Something similar is playing out at FTX right now. It seems like the shenanigans were limited to a small groups of execs at the very top. While I’m a crypto skeptic, I feel bad for anyone who went to work for FTX believing in the vision and thinking they were changing the world working for a genius, only to have it all brought down in the blink of an eye.
So that’s what I’ve been thinking a lot about this week (empathy). But there is one other thing I’ve been thinking. Frauds can last a long time but they tend to unravel quickly (as appears to be the case here). However, the after-effects of frauds can be strange and take years to play out. For a quick / more recent one, Tether / Luna’s decline earlier this year resulted in the Three Arrows bankruptcy, which led to the failure of Voyager Digital, and all of those appear to have been the first catalyst to the unraveling of FTX.
But the results can be stranger and longer reaching. Madoff’s collapse led to years of payroll cutting at the Mets and their eventual sale to Steve Cohen. FTX appears to have “only” had $8-10B in “assets”…. but this was an unregulated exchange. People can park assets they consider no risk on exchanges (similar to how a lot of FTX’s employees appeared to have their bank accounts / paychecks deposited into an FTX account. I’m sure they didn’t think those were at risk). It seems obvious there will be more fallout from FTX in the crypto world (we’re already seeing digital lenders like Genesis freeze up), but the big question is if we’re going to see contagion spread into the “real” world in some way.
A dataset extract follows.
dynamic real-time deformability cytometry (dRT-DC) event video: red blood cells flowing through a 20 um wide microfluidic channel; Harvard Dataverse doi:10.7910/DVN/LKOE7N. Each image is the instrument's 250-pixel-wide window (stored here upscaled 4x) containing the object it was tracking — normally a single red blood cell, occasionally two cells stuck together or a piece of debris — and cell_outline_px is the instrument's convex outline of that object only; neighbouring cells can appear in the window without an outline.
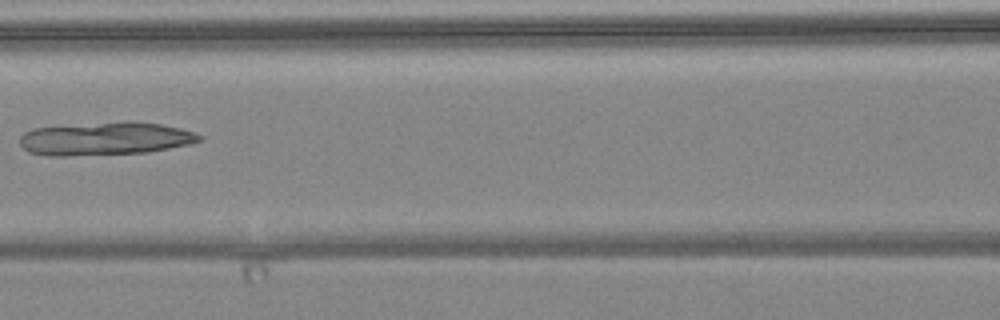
{"species": "common noctule bat (a hibernating species)", "species_latin": "Nyctalus noctula", "temperature_condition": "warm", "stored_images_in_passage": 4, "camera_frame_rate_fps": 3000, "um_per_image_px": 0.085, "animal": {"sex": "female", "body_mass_g": 24.6, "forearm_length_mm": 56.2}, "frame": {"image": 1, "passage_image": 4, "time_ms": 4.333, "image_size_px": [1000, 320], "cell_outline_px": [[200, 140], [192, 144], [148, 152], [64, 156], [48, 156], [28, 152], [20, 144], [20, 136], [24, 132], [32, 128], [128, 120], [132, 120], [160, 124], [180, 128], [196, 132], [200, 136]], "centroid_in_image_um": [8.94, 11.78], "position_along_channel_um": 157.7, "area_um2": 34.91}}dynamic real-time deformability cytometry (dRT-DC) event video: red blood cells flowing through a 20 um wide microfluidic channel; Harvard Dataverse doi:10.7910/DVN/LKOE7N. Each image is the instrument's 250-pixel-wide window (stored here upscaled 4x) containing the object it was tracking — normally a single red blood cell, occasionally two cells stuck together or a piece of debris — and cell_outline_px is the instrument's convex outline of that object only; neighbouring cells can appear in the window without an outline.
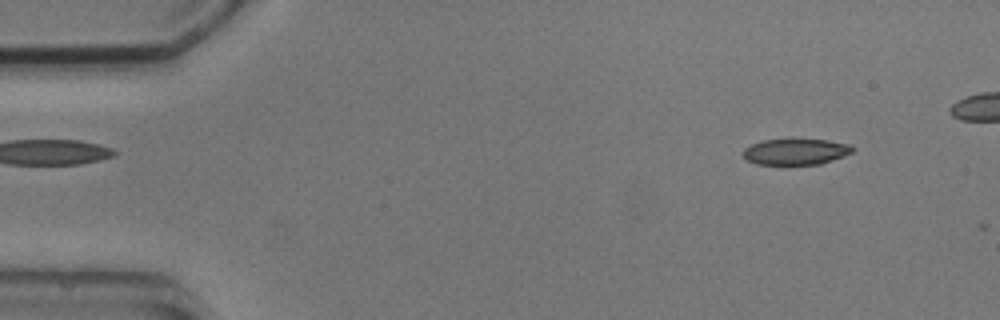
{"species": "common noctule bat (a hibernating species)", "species_latin": "Nyctalus noctula", "temperature_condition": "cold", "stored_images_in_passage": 5, "camera_frame_rate_fps": 3000, "um_per_image_px": 0.085, "animal": {"sex": "male", "body_mass_g": 20.5, "forearm_length_mm": 52.5}, "frame": {"image": 1, "passage_image": 1, "time_ms": 0.0, "image_size_px": [1000, 320], "cell_outline_px": [[856, 148], [852, 152], [844, 156], [820, 164], [756, 164], [748, 160], [740, 152], [744, 148], [752, 144], [764, 140], [828, 140], [852, 144]], "centroid_in_image_um": [67.67, 12.89], "position_along_channel_um": 17.3, "area_um2": 16.53}}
I think the answer to that question is “no”; most “real” banks and financial firms were skeptical enough of crypto that they didn’t (or couldn’t) have any exposure, and crypto as a whole was still small enough that it won’t really make a mark on the world… but there’s a non-zero chance I’m wrong and there is real world fall out. Off the top of my head:
Could we see a further collapse in digital advertising as we find out a lot of rates were boosted by scammy crypto projects trying to lure suckers in?
If crypto mining demand really dries up, we could see a further decline in high end semiconductor demand…. but a lot of crypto mining was based on access to very cheap power. Could there be knock on effects in demand for power equipment (solar panels, infrastructure to connect to the grid, etc.)?
Could we find out that some pockets of luxury and travel demand were artificially boosted by crypto millionaires who are now broke?
FTX execs were major political donors (mainly to Democrats, though some at the top appear to have made major Republican donations); could we see some financial campaign distress with all of that crypto money drying out?
SBF was a major charitable donor; could we find charities that had been promised a huge check from SBF that now find themselves underwater?
FTX was major sports sponsor / advertiser. Could a sports team find themselves in a little bit of financial trouble now that a major sponsor has suddenly vanished?
I’m just spitballing, but I would be surprised if there wasn’t some strange knock-ons that we learn about over the next few quarters.